INFORMATION SHOWN:
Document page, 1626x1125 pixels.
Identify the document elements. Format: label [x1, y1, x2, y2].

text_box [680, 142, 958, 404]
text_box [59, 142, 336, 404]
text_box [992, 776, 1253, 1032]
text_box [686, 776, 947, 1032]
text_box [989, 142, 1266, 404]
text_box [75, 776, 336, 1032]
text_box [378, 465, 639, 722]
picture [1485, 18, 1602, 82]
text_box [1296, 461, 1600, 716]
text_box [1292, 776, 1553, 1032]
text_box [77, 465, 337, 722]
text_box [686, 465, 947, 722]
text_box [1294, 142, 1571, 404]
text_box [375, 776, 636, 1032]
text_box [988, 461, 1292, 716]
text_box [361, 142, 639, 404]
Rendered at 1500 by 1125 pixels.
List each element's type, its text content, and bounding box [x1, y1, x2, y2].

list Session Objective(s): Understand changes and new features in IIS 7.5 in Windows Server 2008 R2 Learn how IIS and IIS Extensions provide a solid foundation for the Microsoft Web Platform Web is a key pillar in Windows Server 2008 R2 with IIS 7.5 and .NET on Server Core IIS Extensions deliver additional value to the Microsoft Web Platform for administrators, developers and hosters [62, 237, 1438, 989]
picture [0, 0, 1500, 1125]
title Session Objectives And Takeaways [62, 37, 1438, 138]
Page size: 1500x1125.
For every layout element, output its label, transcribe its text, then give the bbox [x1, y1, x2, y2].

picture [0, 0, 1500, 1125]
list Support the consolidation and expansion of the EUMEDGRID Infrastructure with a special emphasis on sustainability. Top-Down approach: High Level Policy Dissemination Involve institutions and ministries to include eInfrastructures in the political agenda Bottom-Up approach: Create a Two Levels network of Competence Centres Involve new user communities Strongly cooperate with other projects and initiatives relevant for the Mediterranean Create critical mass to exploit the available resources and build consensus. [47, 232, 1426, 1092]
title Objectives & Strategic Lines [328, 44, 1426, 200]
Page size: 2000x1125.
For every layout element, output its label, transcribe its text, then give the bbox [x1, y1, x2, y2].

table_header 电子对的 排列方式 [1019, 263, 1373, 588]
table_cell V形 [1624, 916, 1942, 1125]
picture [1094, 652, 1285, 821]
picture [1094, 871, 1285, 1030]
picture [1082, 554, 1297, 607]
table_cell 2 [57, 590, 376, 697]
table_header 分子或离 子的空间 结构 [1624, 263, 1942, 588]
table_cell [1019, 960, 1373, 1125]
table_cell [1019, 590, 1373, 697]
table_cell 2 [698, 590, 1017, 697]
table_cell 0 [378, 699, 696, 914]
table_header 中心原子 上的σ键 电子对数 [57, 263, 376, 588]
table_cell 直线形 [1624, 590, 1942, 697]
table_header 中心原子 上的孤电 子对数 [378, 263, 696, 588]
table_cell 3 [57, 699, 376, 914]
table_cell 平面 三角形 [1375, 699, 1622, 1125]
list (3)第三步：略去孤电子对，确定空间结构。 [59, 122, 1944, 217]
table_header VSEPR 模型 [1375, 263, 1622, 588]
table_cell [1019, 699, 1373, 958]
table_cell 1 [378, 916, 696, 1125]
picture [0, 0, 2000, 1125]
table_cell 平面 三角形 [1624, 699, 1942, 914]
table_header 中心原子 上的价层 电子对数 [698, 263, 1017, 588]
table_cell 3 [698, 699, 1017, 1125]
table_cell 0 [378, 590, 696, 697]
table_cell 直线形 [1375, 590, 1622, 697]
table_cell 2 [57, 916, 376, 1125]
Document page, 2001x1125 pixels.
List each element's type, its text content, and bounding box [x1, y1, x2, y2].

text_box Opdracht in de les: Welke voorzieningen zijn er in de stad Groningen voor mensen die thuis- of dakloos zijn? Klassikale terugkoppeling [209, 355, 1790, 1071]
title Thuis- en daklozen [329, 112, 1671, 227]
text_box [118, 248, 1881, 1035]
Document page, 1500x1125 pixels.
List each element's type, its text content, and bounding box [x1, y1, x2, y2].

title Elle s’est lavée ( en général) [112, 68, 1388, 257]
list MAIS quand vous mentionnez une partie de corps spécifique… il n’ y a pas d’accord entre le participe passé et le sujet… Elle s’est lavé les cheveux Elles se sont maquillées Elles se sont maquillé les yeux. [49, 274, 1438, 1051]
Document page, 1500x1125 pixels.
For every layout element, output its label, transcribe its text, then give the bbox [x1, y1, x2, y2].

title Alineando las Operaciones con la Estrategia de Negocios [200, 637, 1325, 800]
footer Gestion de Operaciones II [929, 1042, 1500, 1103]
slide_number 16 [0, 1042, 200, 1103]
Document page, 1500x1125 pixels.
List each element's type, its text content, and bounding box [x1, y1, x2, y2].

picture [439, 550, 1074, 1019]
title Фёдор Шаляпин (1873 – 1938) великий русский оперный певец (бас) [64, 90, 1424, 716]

YOUR ASSIGNMENT: Write out every line from the data above that includes "size".

TASK RESPONSE:
Page size: 1500x1125.
Page size: 2000x1125.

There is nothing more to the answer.